In order to improve scheduling efficiency and a kind of cloud task scheduling algorithm of improved fuzzy cluster has been proposed. Firstly, cloud task scheduling algorithm of improved fuzzy cluster has been introduced, which mainly uses fuzzy FCM algorithm to complete resource cluster to three resource sets including computing type, storage type and bandwidth type in the context of using parallel processing to ensure the efficiency.
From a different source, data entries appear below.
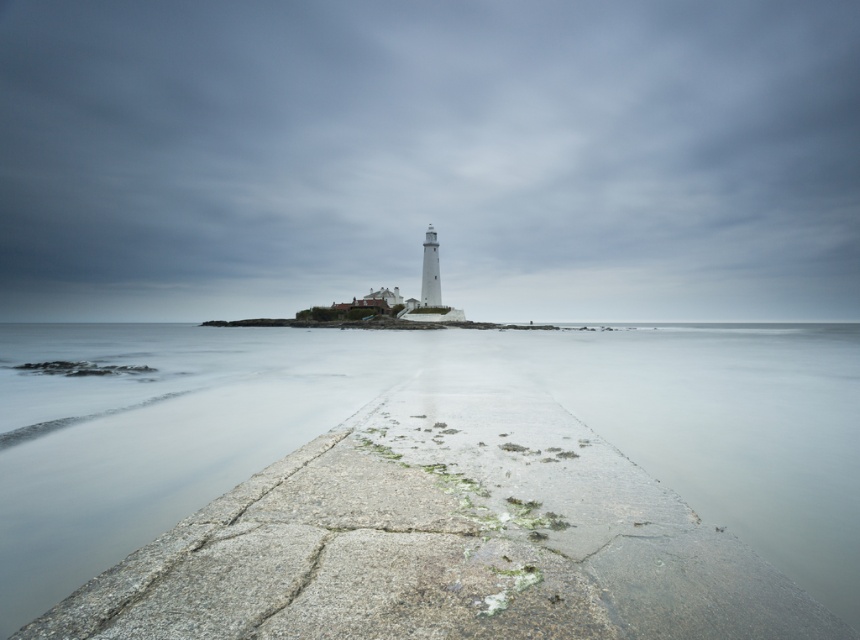
Does white concrete lighthouse at center have a larger size compared to clear water at center?

Correct, white concrete lighthouse at center is larger in size than clear water at center.

Which is below, white concrete lighthouse at center or clear water at center?

clear water at center is lower down.

The height and width of the screenshot is (640, 860). What do you see at coordinates (430, 157) in the screenshot?
I see `white concrete lighthouse at center` at bounding box center [430, 157].

Where is `white concrete lighthouse at center`? The height and width of the screenshot is (640, 860). white concrete lighthouse at center is located at coordinates (430, 157).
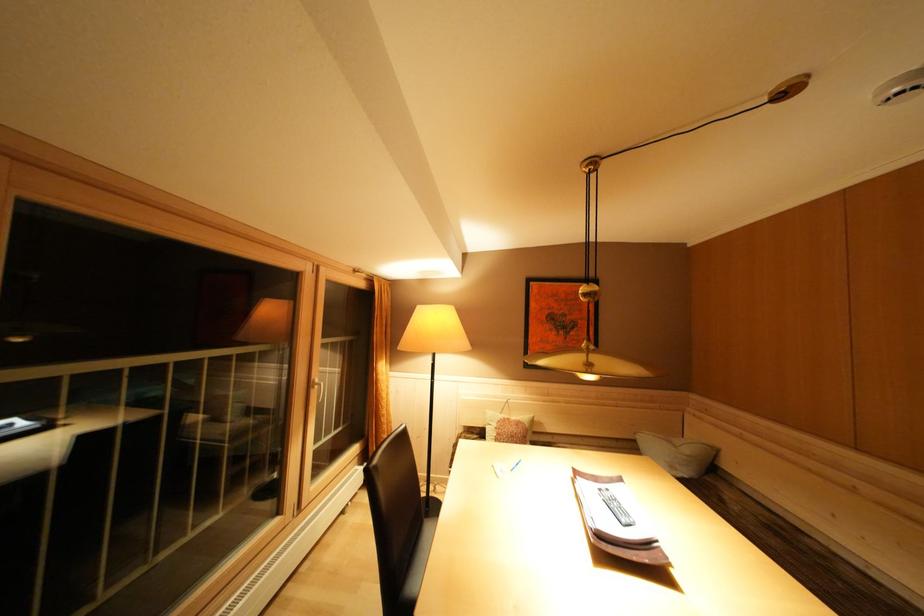
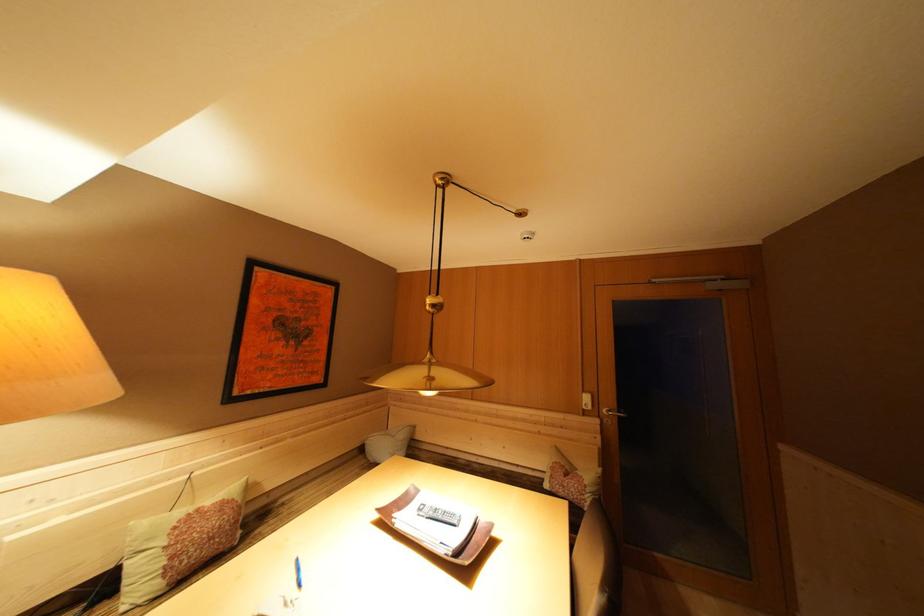
The point at (596,355) is marked in the first image. Where is the corresponding point in the second image?

(438, 369)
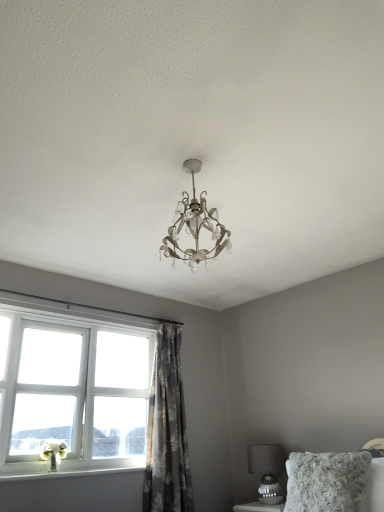
Question: Is point (162, 480) closer or farther from the camera than point (51, 477)?

Choices:
 (A) closer
 (B) farther

Answer: (B)

Question: Is gray floral fabric curtain at center wider or thinner than white painted wood at lower left?

Choices:
 (A) wide
 (B) thin

Answer: (A)

Question: Based on their relative distances, which object is farther from the metallic silver table lamp at lower right?

Choices:
 (A) white painted wood at lower left
 (B) fluffy white pillow at lower right
 (C) gray floral fabric curtain at center
 (D) white plastic window at lower left

Answer: (D)

Question: Estimate the real-world distances between objects in this image. Which object is closer to the gray floral fabric curtain at center?

Choices:
 (A) white plastic window at lower left
 (B) white painted wood at lower left
 (C) metallic silver table lamp at lower right
 (D) fluffy white pillow at lower right

Answer: (A)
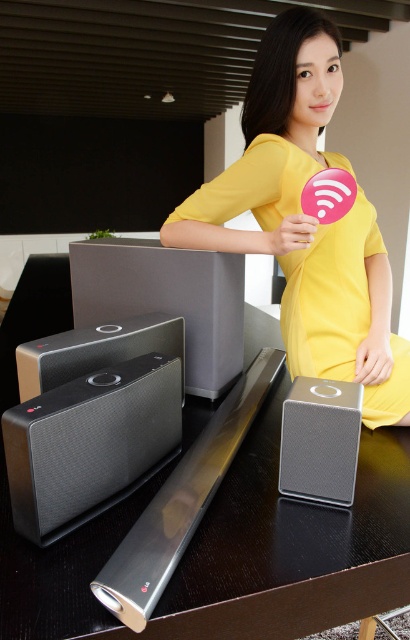
You are organizing an event and need to determine if the yellow fabric dress at center can be placed on top of the matte black speaker at lower left without falling off. Based on their sizes, is this feasible?

The yellow fabric dress at center is larger in size than the matte black speaker at lower left, so placing it on top might not be stable and could cause it to fall off.

You are standing in front of the dark wooden table with the LG audio equipment. There is a point marked at coordinates (166, 300). What object is located at that point?

The point at coordinates (166, 300) indicates the matte black speaker at center.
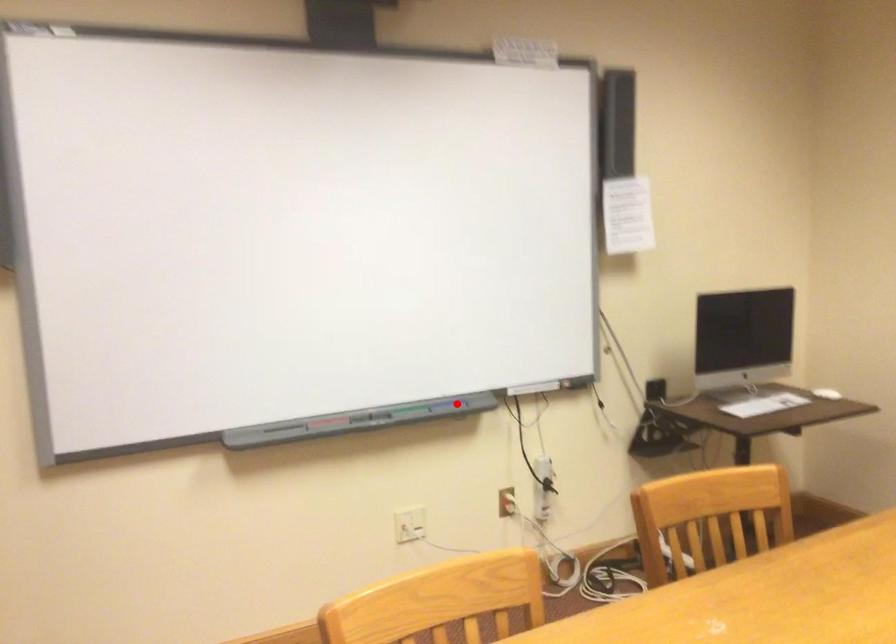
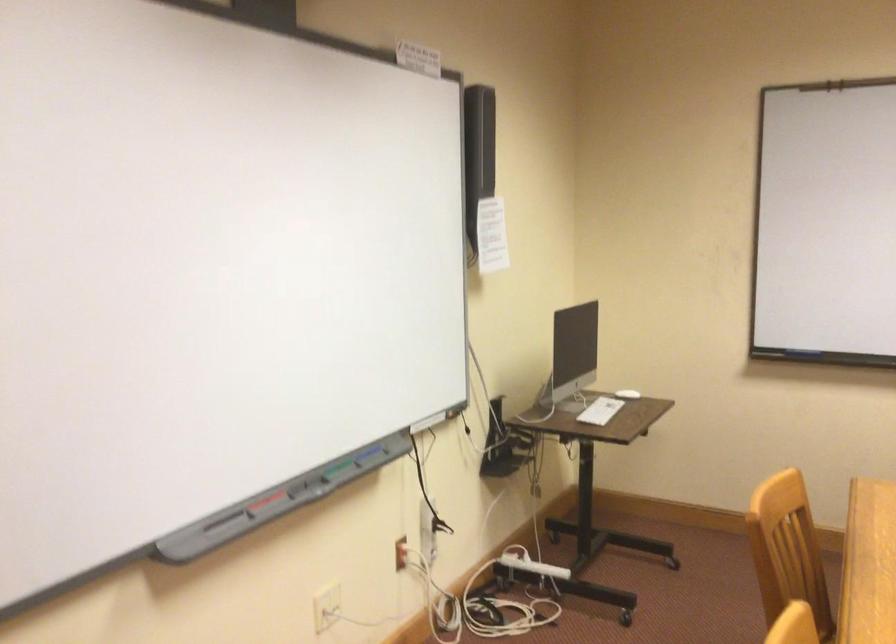
Question: I am providing you with two images of the same scene from different viewpoints. In image1, a red point is highlighted. Considering the same 3D point in image2, which of the following is correct?

Choices:
 (A) It is closer
 (B) It is farther

Answer: (A)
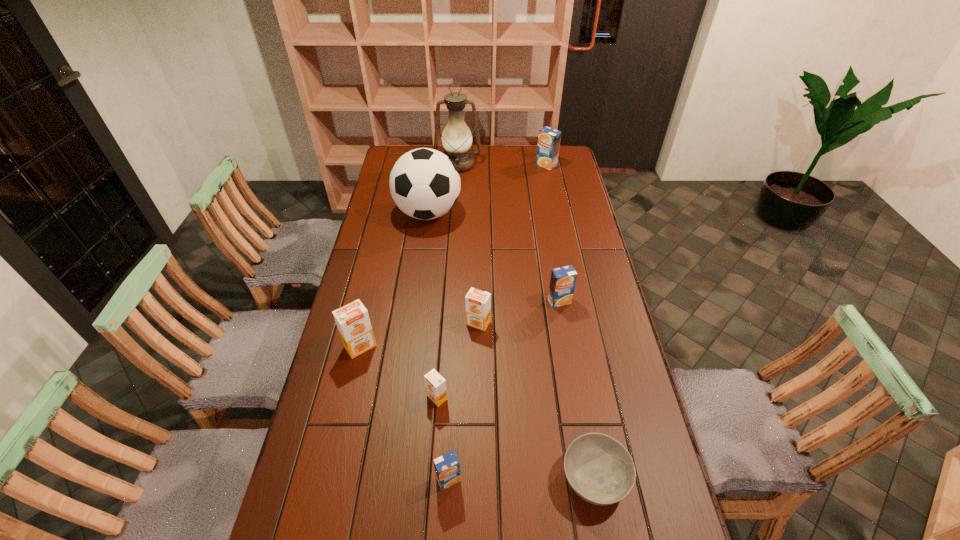
Point out which blue orange_juice is positioned as the second nearest to the nearest blue orange_juice. Please provide its 2D coordinates. Your answer should be formatted as a tuple, i.e. [(x, y)], where the tuple contains the x and y coordinates of a point satisfying the conditions above.

[(549, 139)]

You are a GUI agent. You are given a task and a screenshot of the screen. Output one action in this format:
    pyautogui.click(x=<x>, y=<y>)
    Task: Click on the orange orange juice that is the second closest to the shortest object
    
    Given the screenshot: What is the action you would take?
    pyautogui.click(x=478, y=303)

Point out which orange orange juice is positioned as the third nearest to the bowl. Please provide its 2D coordinates. Your answer should be formatted as a tuple, i.e. [(x, y)], where the tuple contains the x and y coordinates of a point satisfying the conditions above.

[(352, 320)]

Where is `free space that satisfies the following two spatial constraints: 1. on the front side of the biggest blue orange_juice; 2. on the right side of the tallest object`? Image resolution: width=960 pixels, height=540 pixels. free space that satisfies the following two spatial constraints: 1. on the front side of the biggest blue orange_juice; 2. on the right side of the tallest object is located at coordinates (458, 165).

Where is `vacant point that satisfies the following two spatial constraints: 1. on the front side of the fifth farthest object; 2. on the right side of the tallest object`? This screenshot has height=540, width=960. vacant point that satisfies the following two spatial constraints: 1. on the front side of the fifth farthest object; 2. on the right side of the tallest object is located at coordinates (447, 323).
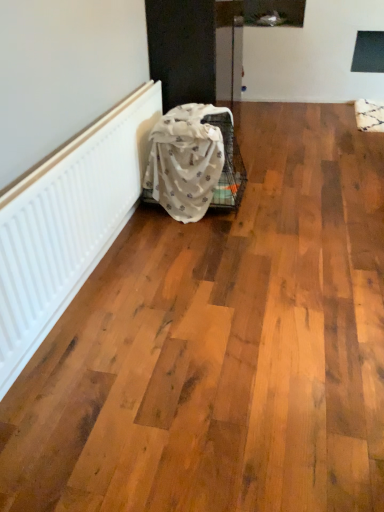
At what (x,y) coordinates should I click in order to perform the action: click on free space in front of white textured fabric at lower left. Please return your answer as a coordinate pair (x, y). The image size is (384, 512). Looking at the image, I should click on (203, 242).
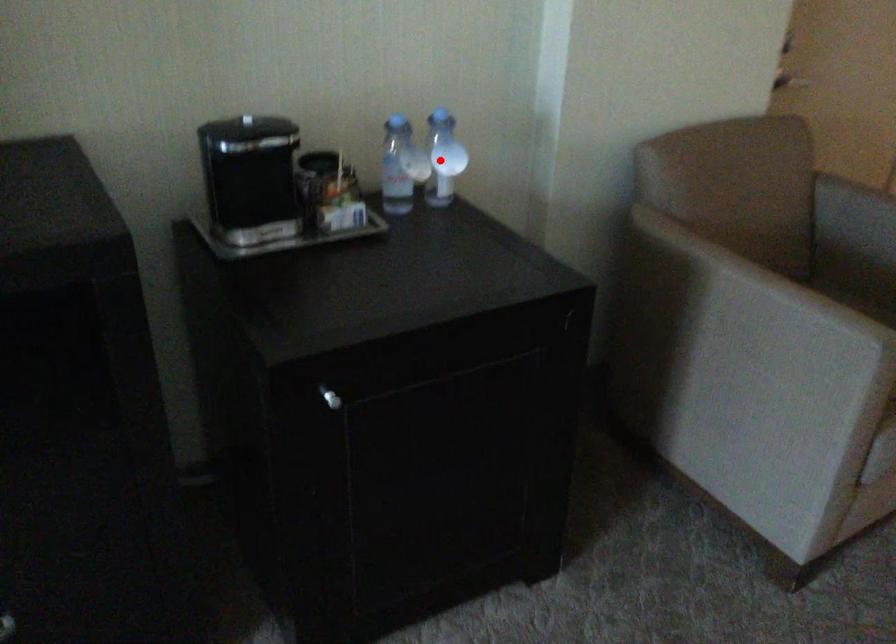
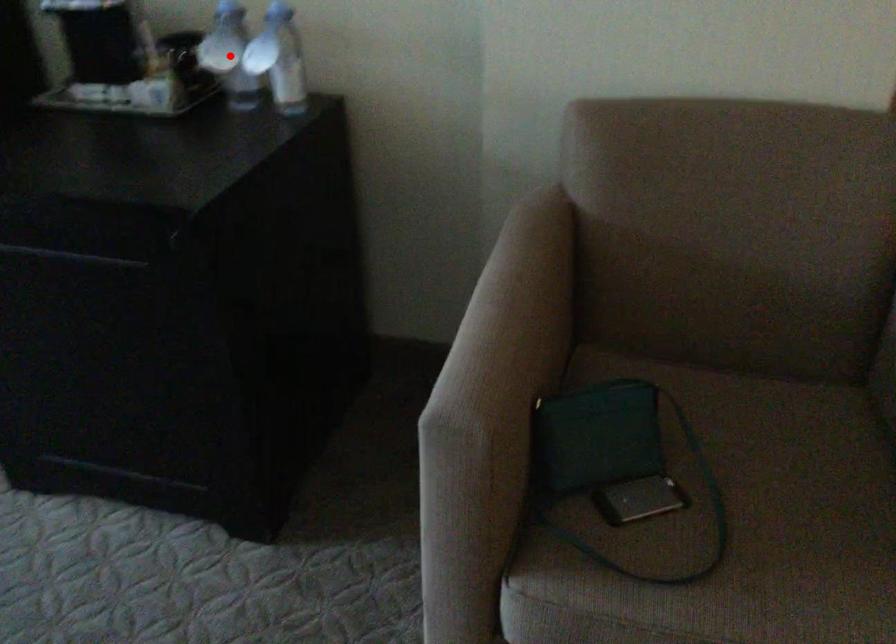
I am providing you with two images of the same scene from different viewpoints. A red point is marked on the first image and another point is marked on the second image. Is the red point in image1 aligned with the point shown in image2?

No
The resource of cluster set with the longest time in completion will be liberated from the busy schedule to improve the utilisation ratio of resources, ensure load balance, reduce execution costs and enhance customer satisfaction; secondly, tasks have been allocated to each cluster through Min-Min heuristic algorithm and the results have been adjusted according to set threshold to obtain the better scheduling results. The experimental results show that the proposed algorithm is superior to the traditional algorithm without cluster in terms of execution time.
机译:为了提高调度效率,提出了一种改进的模糊聚类的云任务调度算法。首先,介绍了改进的模糊聚类的云任务调度算法,该算法主要使用模糊FCM算法在并行处理的情况下,将资源聚类完整地划分为计算类型,存储类型和带宽类型三个资源集,以确保效率。从繁忙的调度中释放完成时间最长的群集集的资源,以提高资源利用率,确保负载平衡,降低执行成本并提高客户满意度;其次,通过Min-Min启发式算法将任务分配给每个集群,并根据设置的阈值对结果进行调整,以获得更好的调度结果。实验结果表明,该算法在执行时间上优于传统的无聚类算法。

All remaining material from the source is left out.